Parker, who had been designing a lower-price line called Halston Heritage, is ditching a contract that had entitled her to nearly $10 million over the next 3-½ years, according to one source close to the actress.

“Sarah felt that she has the opportunity to do a lot more with herself, and make a lot more money in the process, if she goes elsewhere,” according to the source, adding, “she was tired of all the conflict.”

Indeed, fashion sources said that Halston has been rocked this year by arguments between Weinstein and executives at Hilco, a Chicago-based liquidation firm that took control of Halston in 2007 in a $25 million buyout.

“There have been a lot of screaming matches,” a Halston insider told The Post. “They really couldn’t agree on too much — the management team, expenses, the company’s structure.”

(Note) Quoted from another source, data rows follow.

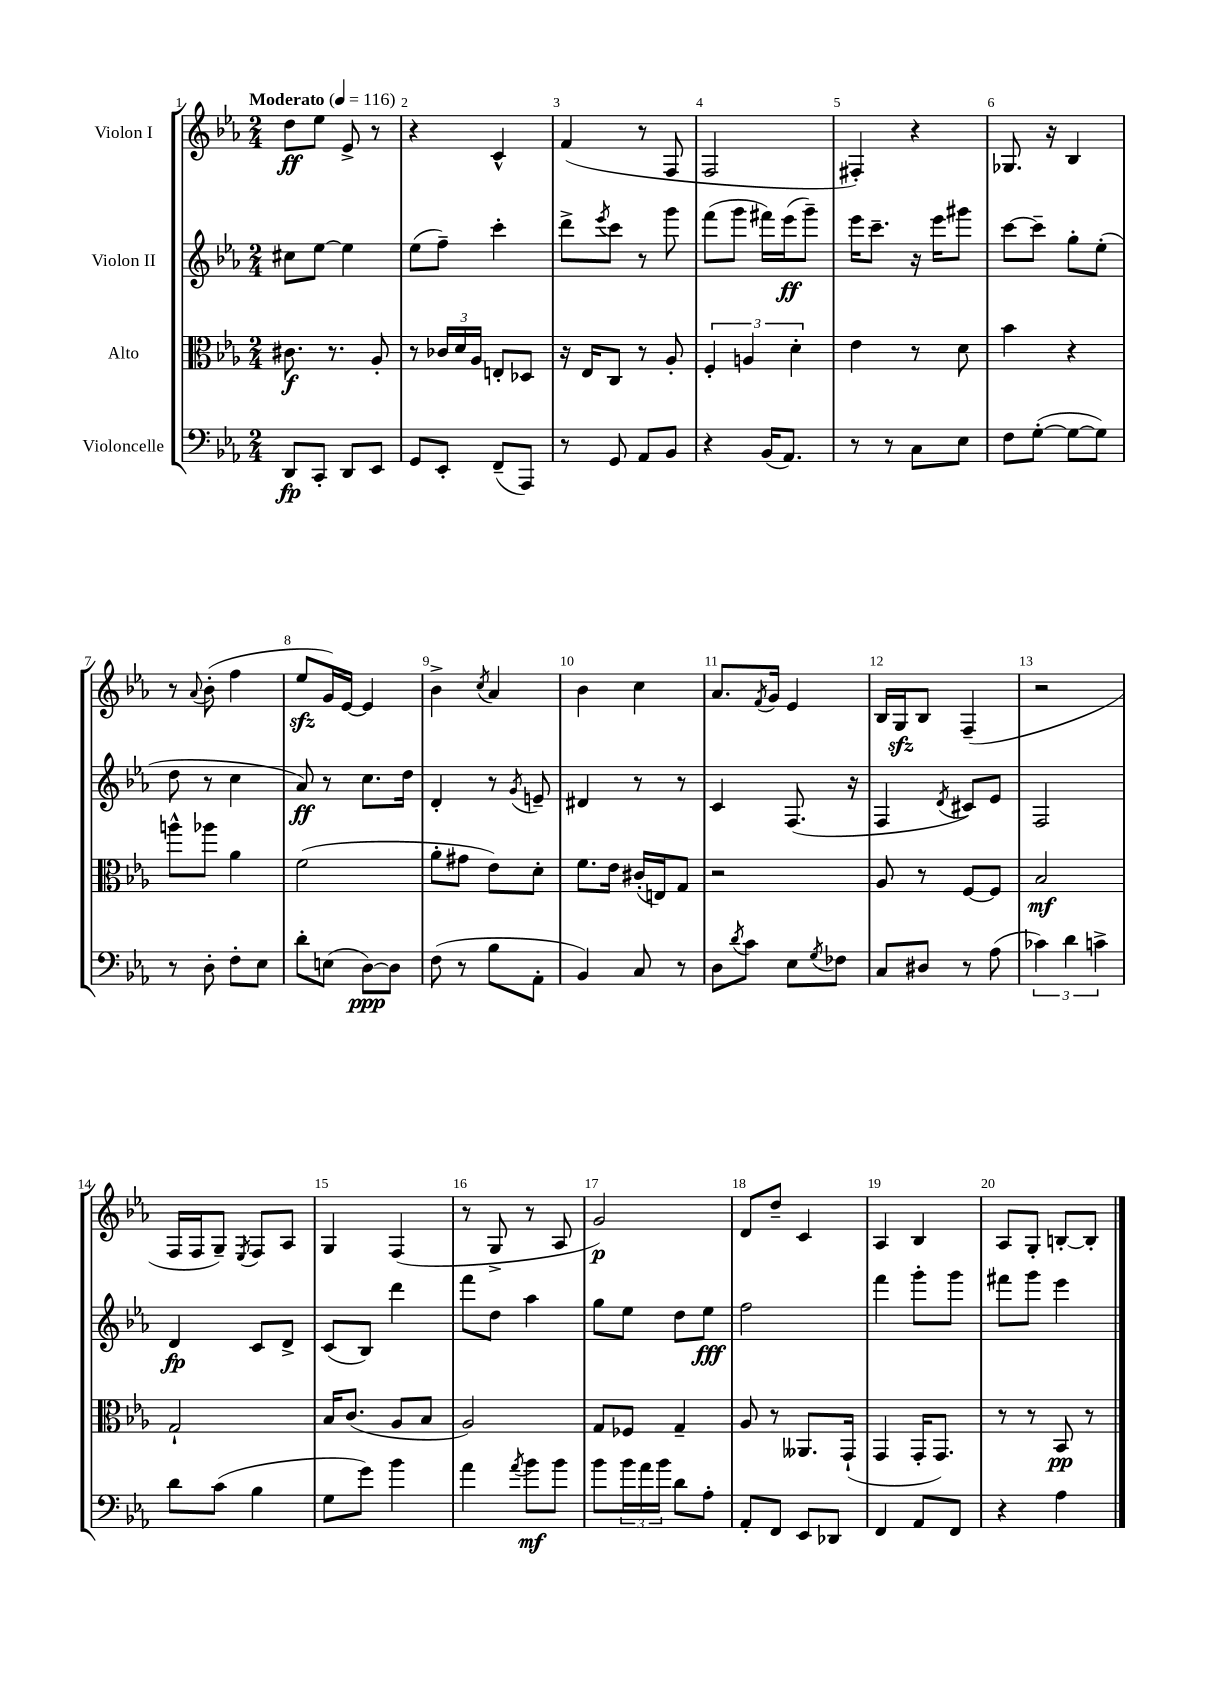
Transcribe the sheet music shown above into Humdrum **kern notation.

**kern	**kern	**kern	**kern
*staff4	*staff3	*staff2	*staff1
*clefF4	*clefC3	*clefG2	*clefG2
*k[b-e-a-]	*k[b-e-a-]	*k[b-e-a-]	*k[b-e-a-]
*M2/4	*M2/4	*M2/4	*M2/4
*MM116	*MM116	*MM116	*MM116
8DD/L	8.c#\	8cc#\L	8dd\L
8CC'/J	.	[8ee-\J	8ee-\J
.	8.r	.	.
8DD/L	.	4ee-\]	8e-^/
8EE-/J	8A-'/	.	8r
=	=	=	=
8GG/L	8r	(8ee-\L	4r
8EE-'/J	24c-/LL	8ff~\J)	.
.	24d/	.	.
.	24A-/JJ	.	.
(8FF~/L	8E'/L	4ccc'\	4c^^/
8AAA-/J)	8D-/J	.	.
=	=	=	=
8r	16r	8ddd^\L	(4f/
.	16E-/LK	.	.
.	.	8qeee-/	.
8GG/	8C/J	8ccc\J	.
8AA-/L	8r	8r	8r
8BB-/J	8A-'/	8ggg\	8F/
=	=	=	=
4r	6F'/	(8fff\L	2F/
.	.	8ggg\J	.
.	6A/	.	.
(16BB-/LK	.	16fff#\LL)	.
8.AA-/J)	.	(16eee-\J	.
.	6d'\	.	.
.	.	8ggg~\J)	.
=	=	=	=
8r	4e-\	16eee-\LK	4F#'/)
.	.	8.ccc~\J	.
8r	.	.	.
8C\L	8r	16r	4r
.	.	16eee-\LK	.
8E-\J	8d\	8ggg#\J	.
=	=	=	=
8F\L	4b-\	[8ccc\L	8.G-/
([8G'\J	.	8ccc~\]J	.
.	.	.	16r
8G\_L	4r	8gg'\L	4B-/
8G\]J)	.	(8ee-'\J	.
=	=	=	=
8r	8aa^^\L	8dd\	8r
.	.	.	8qqa-/
8D'\	8aa-\J	8r	(8b-'\
8F'\L	4a-\	4cc\	4ff\
8E-\J	.	.	.
=	=	=	=
8d'\L	(2f\	8a-/)	8ee-/L
(8E\J	.	8r	16g/L)
.	.	.	[16e-/JJ
[8D\L)	.	8.cc\L	4e-/]
8D\]J	.	.	.
.	.	16dd\Jk	.
=	=	=	=
(8F\	8a-'\L	4d'/	4b-^\
8r	8g#\J	.	.
.	.	.	8qcc/
8B-\L	8e-\L)	8r	4a-/
.	.	8qg/	.
8AA-'\J	8d'\J	8e~/	.
=	=	=	=
4BB-/)	8.f\L	4d#/	4b-\
.	16e-\Jk	.	.
8C/	(16c#'/LL	8r	4cc\
.	16E/J)	.	.
8r	8G/J	8r	.
=	=	=	=
8D\L	2r	4c/	8.a-/L
8qd/	.	.	.
8c\J	.	.	.
.	.	.	8qf/
.	.	.	16g/Jk
8E-\L	.	(8.F/	4e-/
8qG/	.	.	.
8F-\J	.	.	.
.	.	16r	.
=	=	=	=
8C/L	8A-/	4F/	16B-/LL
.	.	.	16G/J
8D#/J	8r	.	8B-/J
.	.	8qd/	.
8r	[8F/L	8c#/L)	(4F~/
(8A-\	8F/]J	8e-/J	.
=	=	=	=
6c-\)	2B-/	2F/	2r
6d\	.	.	.
6c^\	.	.	.
=	=	=	=
8d\L	2G`/	4d/	16F/LL
.	.	.	16F/J
(8c\J	.	.	8G~/J)
.	.	.	8qE-/
4B-\	.	8c/L	8F/L
.	.	8d^/J	8A-/J
=	=	=	=
8G\L	16B-/LK	(8c/L	4G/
.	(8.c/J	.	.
8g\J)	.	8B-/J)	.
4b-\	8A-/L	4ddd\	(4F/
.	8B-/J	.	.
=	=	=	=
4a-\	2A-/)	8fff\L	8r
.	.	8dd\J	8G^/
8qa-/	.	.	.
8b-\L	.	4aa-\	8r
8b-\J	.	.	8A-/
=	=	=	=
8b-\L	8G/L	8gg\L	2g/)
24b-\L	8F-/J	8ee-\J	.
24a-\	.	.	.
24b-\JJ	.	.	.
8d\L	4G~/	8dd\L	.
8A-'\J	.	8ee-\J	.
=	=	=	=
8AA-'/L	8A-/	2ff\	8d/L
8FF/J	8r	.	8dd~/J
8EE-/L	8.AA--/L	.	4c/
8DD-/J	.	.	.
.	(16GG`/Jk	.	.
=	=	=	=
4FF/	4GG/	4fff\	4A-/
8AA-/L	16GG'/LK	8ggg'\L	4B-/
.	8.GG/J)	.	.
8FF/J	.	8ggg\J	.
=	=	=	=
4r	8r	8fff#\L	8A-/L
.	8r	8ggg\J	8G'/J
4A-\	8BB-/	4eee-\	[8B'/L
.	8r	.	8B'/]J
==	==	==	==
*-	*-	*-	*-
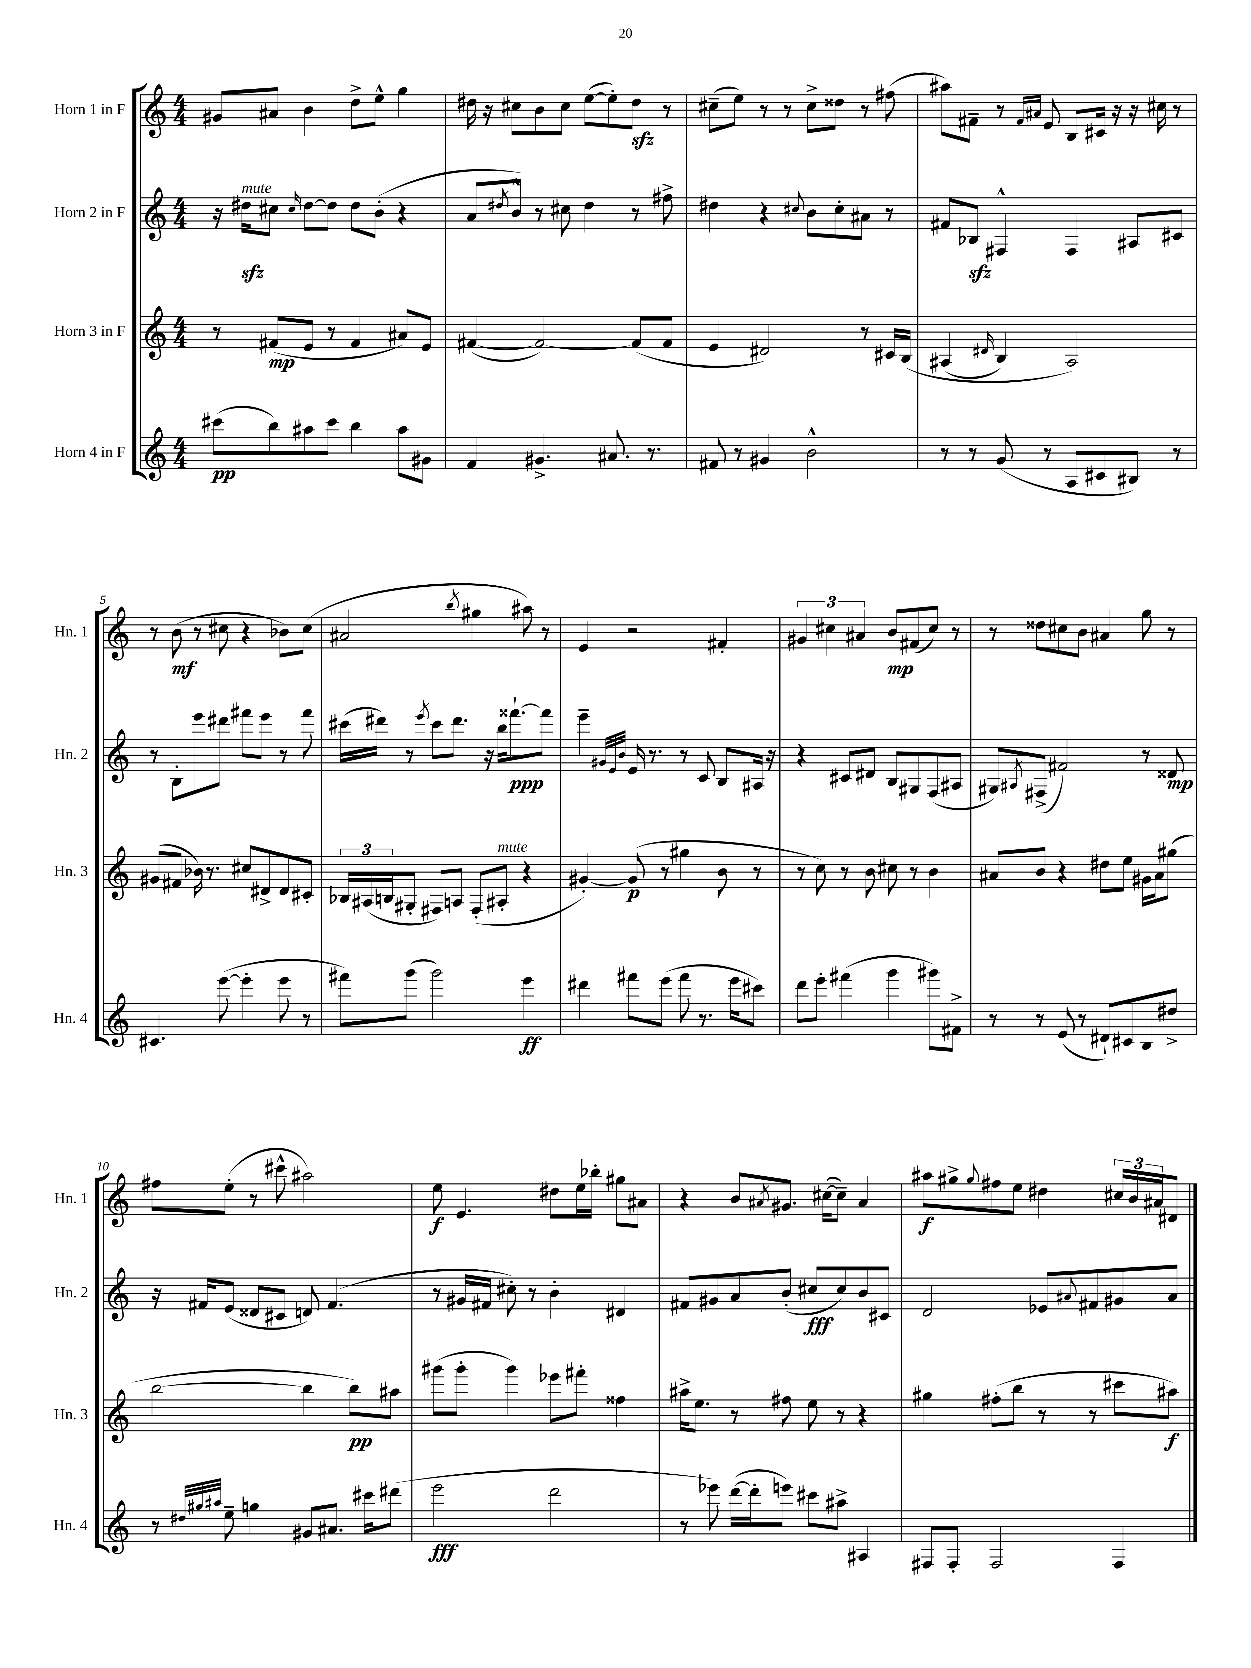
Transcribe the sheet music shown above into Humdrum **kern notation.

**kern	**dynam	**kern	**dynam	**kern	**dynam	**kern	**dynam
*part4	*part4	*part3	*part3	*part2	*part2	*part1	*part1
*staff4	*staff4	*staff3	*staff3	*staff2	*staff2	*staff1	*staff1
*I"Horn 4 in F	*	*I"Horn 3 in F	*	*I"Horn 2 in F	*	*I"Horn 1 in F	*
*I'Hn. 4	*	*I'Hn. 3	*	*I'Hn. 2	*	*I'Hn. 1	*
*clefG2	*	*clefG2	*	*clefG2	*	*clefG2	*
*k[]	*	*k[]	*	*k[]	*	*k[]	*
*M4/4	*	*M4/4	*	*M4/4	*	*M4/4	*
=1	=1	=1	=1	=1	=1	=1	=1
(8ccc#X\L	pp	8r	.	16r	.	8g#X/L	.
!	!	!	!	!LO:TX:a:i:t=mute	!	!	!
.	.	.	.	16dd#Xzz\KL	.	.	.
8bb\)	.	(8f#X/L	mp	8cc#X\J	.	8a#X/J	.
.	.	.	.	16qqcc#/	.	.	.
8aa#X\	.	8e/J	.	[8dd#\L	.	4b\	.
8ccc#\J	.	8r	.	8dd#\J]	.	.	.
4bb\	.	4f#/	.	8dd#\L	.	8dd^\L	.
.	.	.	.	(8b'\J	.	8ee^^\J	.
8aa#\L	.	8a#X/L)	.	4r	.	4gg\	.
8g#X\J	.	8e/J	.	.	.	.	.
=2	=2	=2	=2	=2	=2	=2	=2
4f/	.	([4f#X/	.	8a/L	.	16dd#X\	.
.	.	.	.	.	.	16r	.
.	.	.	.	8qdd#X/	.	.	.
.	.	.	.	8b^^/J)	.	8cc#X\L	.
4.g#X^/	.	2f#/_)	.	8r	.	8b\	.
.	.	.	.	8cc#X\	.	8cc#\J	.
.	.	.	.	4dd#\	.	([8ee\L	.
8.a#X/	.	.	.	.	.	8ee'\])	.
.	.	(8f#/L]	.	8r	.	8dd#zz\J	.
8.r	.	.	.	.	.	.	.
.	.	8f#/J	.	8ff#X^\	.	8r	.
=3	=3	=3	=3	=3	=3	=3	=3
8f#X/	.	4e/	.	4dd#X\	.	(8cc#X~\L	.
8r	.	.	.	.	.	8ee\J)	.
4g#X/	.	2d#X/)	.	4r	.	8r	.
.	.	.	.	.	.	8r	.
.	.	.	.	8qqcc#X/	.	.	.
2b^^\	.	.	.	8b\L	.	8cc#^\L	.
.	.	.	.	8cc#'\	.	8dd##X\J	.
.	.	8r	.	8a#X\J	.	8r	.
.	.	16c#X/LL	.	8r	.	(8ff#X\	.
.	.	(16B/JJ	.	.	.	.	.
=4	=4	=4	=4	=4	=4	=4	=4
8r	.	(4A#X/	.	8f#X/L	.	8aa#X\L)	.
8r	.	.	.	8B-Xzz/J	.	8f#X~\J	.
.	.	16qqd#X/	.	.	.	.	.
(8g/	.	4B/)	.	4F#X^^/	.	8r	.
.	.	.	.	.	.	16qqf#/LL	.
.	.	.	.	.	.	16qqa#X/JJ	.
8r	.	.	.	.	.	8e/	.
8A/L	.	2A#/)	.	4F#/	.	8B/L	.
8c#X/	.	.	.	.	.	16c#X/Jk	.
.	.	.	.	.	.	16r	.
8B#X/J)	.	.	.	8A#X/L	.	16r	.
.	.	.	.	.	.	16cc#X\	.
8r	.	.	.	8c#X/J	.	8r	.
!!LO:LB:g=z
=5	=5	=5	=5	=5	=5	=5	=5
4.c#X/	.	(8g#X/L	.	8r	.	8r	.
.	.	8f#X/J	.	8B'\L	.	(8b\	mf
.	.	16b-X\)	.	8eee\	.	8r	.
.	.	8.r	.	.	.	.	.
([8eee\	.	.	.	8ddd#X\J	.	8cc#X\	.
4eee'\]	.	8cc#X/L	.	8fff#X\L	.	4r	.
.	.	8d#X^/	.	8eee\J	.	.	.
8eee\	.	8d#/	.	8r	.	8b-X\L)	.
8r	.	8c#X'/J	.	8fff#\	.	(8cc#\J	.
=6	=6	=6	=6	=6	=6	=6	=6
8fff#X\L)	.	24B-X/LL	.	(16ccc#X\LL	.	2a#X/	.
.	.	(24A#X/	.	.	.	.	.
.	.	.	.	16ddd#X\JJ)	.	.	.
.	.	24Bn/J	.	.	.	.	.
(8ggg\J	.	8G#X'/J	.	8r	.	.	.
.	.	.	.	8qeee/	.	.	.
2ggg\)	.	8F#X/L)	.	8ccc#\L	.	.	.
.	.	8An/J	.	8.ddd#\J	.	.	.
.	.	.	.	.	.	8qbb/	.
.	.	(8F#'/L	.	.	.	4gg#X\	.
.	.	.	.	16r	.	.	.
!	!	!LO:TX:a:i:t=mute	!	!	!	!	!
.	.	8A#X'/J	.	16bb\KL	.	.	.
.	.	.	.	[8.fff##X`\	ppp	.	.
4eee\	ff	4r	.	.	.	8aa#X\)	.
.	.	.	.	8fff##\J]	.	8r	.
=7	=7	=7	=7	=7	=7	=7	=7
4ddd#X\	.	[4g#X'/)	.	4eee~\	.	4e/	.
.	.	.	.	32qqg#X/LLL	.	.	.
.	.	.	.	32qqe/	.	.	.
.	.	.	.	32qqb/JJJ	.	.	.
8fff#X\L	.	(8g#/]	p	16e/	.	2r	.
.	.	.	.	8.r	.	.	.
(8eee\J	.	8r	.	.	.	.	.
8fff#\	.	4gg#X\	.	8r	.	.	.
8.r	.	.	.	8c/	.	.	.
.	.	8b\	.	8B/L	.	4f#X'/	.
16eee\KL	.	.	.	.	.	.	.
8ccc#X\J)	.	8r	.	16A#X/Jk	.	.	.
.	.	.	.	16r	.	.	.
=8	=8	=8	=8	=8	=8	=8	=8
8ddd\L	.	8r	.	4r	.	6g#X/	.
8eee'\J	.	8cc\)	.	.	.	.	.
.	.	.	.	.	.	6cc#X\	.
(4fff#X\	.	8r	.	8c#X/L	.	.	.
.	.	.	.	.	.	6a#X/	.
.	.	8b\	.	8d#X/J	.	.	.
4ggg\	.	8cc#X\	.	8B/L	.	8b/L	mp
.	.	8r	.	8G#X/	.	(8f#X/	.
8ggg#X\L)	.	4b\	.	(8F/	.	8cc#/J)	.
8f#X^\J	.	.	.	8A#X/J	.	8r	.
=9	=9	=9	=9	=9	=9	=9	=9
8r	.	8a#X/L	.	8G#X/L)	.	8r	.
.	.	.	.	8qA#X/	.	.	.
8r	.	8b/J	.	(8F#X^/J	.	8dd##X\L	.
(8e/	.	4r	.	2f#X/)	.	8cc#X\	.
8r	.	.	.	.	.	8b\J	.
8d#X`/L)	.	8dd#X\L	.	.	.	4a#X/	.
8c#X/	.	8ee\J	.	.	.	.	.
8B/	.	16g#X\LL	.	8r	.	8gg\	.
.	.	16a#\J	.	.	.	.	.
8dd#X^/J	.	(8gg#X\J	.	8d##X/	mp	8r	.
!!LO:LB:g=z
=10	=10	=10	=10	=10	=10	=10	=10
8r	.	[2bb\	.	16r	.	8ff#X\L	.
.	.	.	.	16f#X/KL	.	.	.
32qqdd#X/LLL	.	.	.	.	.	.	.
32qqgg#X/	.	.	.	.	.	.	.
32qqaa#X/JJJ	.	.	.	.	.	.	.
8ee~\	.	.	.	(8e/J	.	(8ee'\J	.
4ggn\	.	.	.	8d##X/L	.	8r	.
.	.	.	.	8c#X/J	.	8ccc#X^^\	.
8g#X/L	.	4bb\]	.	8dn/)	.	2aa#X\)	.
8.a#X/J	.	.	.	(4.f#/	.	.	.
.	.	8bb\L)	pp	.	.	.	.
16ccc#X\KL	.	.	.	.	.	.	.
(8ddd#X\J	.	8aa#X\J	.	.	.	.	.
=11	=11	=11	=11	=11	=11	=11	=11
2eee\	fff	(8ggg#X\L	.	8r	.	8ee\	f
.	.	8ggg#'\J	.	16g#X/LL	.	4.e/	.
.	.	.	.	16f#X/JJ	.	.	.
.	.	4ggg#\)	.	8cc#X'\)	.	.	.
.	.	.	.	8r	.	.	.
2ddd\	.	8eee-X\L	.	4b'\	.	8dd#X\L	.
.	.	8fff#X'\J	.	.	.	16ee\L	.
.	.	.	.	.	.	16bb-X'\JJ	.
.	.	4ff##X\	.	4d#X/	.	8gg#X\L	.
.	.	.	.	.	.	8a#X\J	.
=12	=12	=12	=12	=12	=12	=12	=12
8r	.	16aa#X^\KL	.	8f#X/L	.	4r	.
.	.	8.ee\J	.	.	.	.	.
8eee-X\)	.	.	.	8g#X/	.	.	.
([16ddd\LL	.	8r	.	8a/	.	8b/L	.
16ddd'\J]	.	.	.	.	.	.	.
.	.	.	.	.	.	8qa#X/	.
8eeen\J)	.	8ff#X\	.	(8b'/J	.	8.g#X/J	.
8ccc#X\L	.	8ee\	.	8cc#X/L	fff	.	.
.	.	.	.	.	.	([16cc#X\KL	.
8aa#X^\J	.	8r	.	8cc#/)	.	8cc#~\J])	.
4A#X/	.	4r	.	8b/	.	4a#/	.
.	.	.	.	8c#X/J	.	.	.
=13	=13	=13	=13	=13	=13	=13	=13
8F#X/L	.	4gg#X\	.	2d/	.	8aa#X\L	f
8F#'/J	.	.	.	.	.	8gg#X^\	.
.	.	.	.	.	.	8qqgg#/	.
2F#/	.	(8ff#X'\L	.	.	.	8ff#X\	.
.	.	8bb\J	.	.	.	8ee\J	.
.	.	8r	.	8e-X/L	.	4dd#X\	.
.	.	.	.	8qqa#X/	.	.	.
.	.	8r	.	8f#X/	.	.	.
4F#/	.	8ccc#X\L	.	8g#X/	.	24cc#X/LL	.
.	.	.	.	.	.	24b/	.
.	.	.	.	.	.	24a#X/J	.
.	.	8aa#X\J)	f	8a#/J	.	8d#X/J	.
==	==	==	==	==	==	==	==
*-	*-	*-	*-	*-	*-	*-	*-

Reached by phone yesterday, Chief Financial Officer Jeff Green declined to comment.

At the same time, the ranks at Halston’s SoHo headquarters have been devastated. Marios Schwab, the London designer hired in 2009 to produce the company’s top line, has been “MIA for months,” according to one source. And this spring, Halston laid off “pretty much its entire sales team,” according to a SoHo source.

“Basically, this means they’re not selling anything, and they’re really not in business,” the source added. “They’re keeping it going so people believe there’s a body and not a corpse.”

Nevertheless, Halston has attracted interest from big fashion companies including Kellwood, which lately has stalked upscale labels including Catherine Malandrino. Halston also has seen interest from a China-based firm that considered funding a revival of its operations, according to one source.

Hilco itself is also weighing a licensing strategy for Halston as it restructures the label’s finances, sources said.

“I was very interested in pursuing a diversified business model that went beyond entertainment, and my involvement in Halston reflected that,” Weinstein said. “But over the past year or so, I realized that I wanted to concentrate my energies on entertainment.”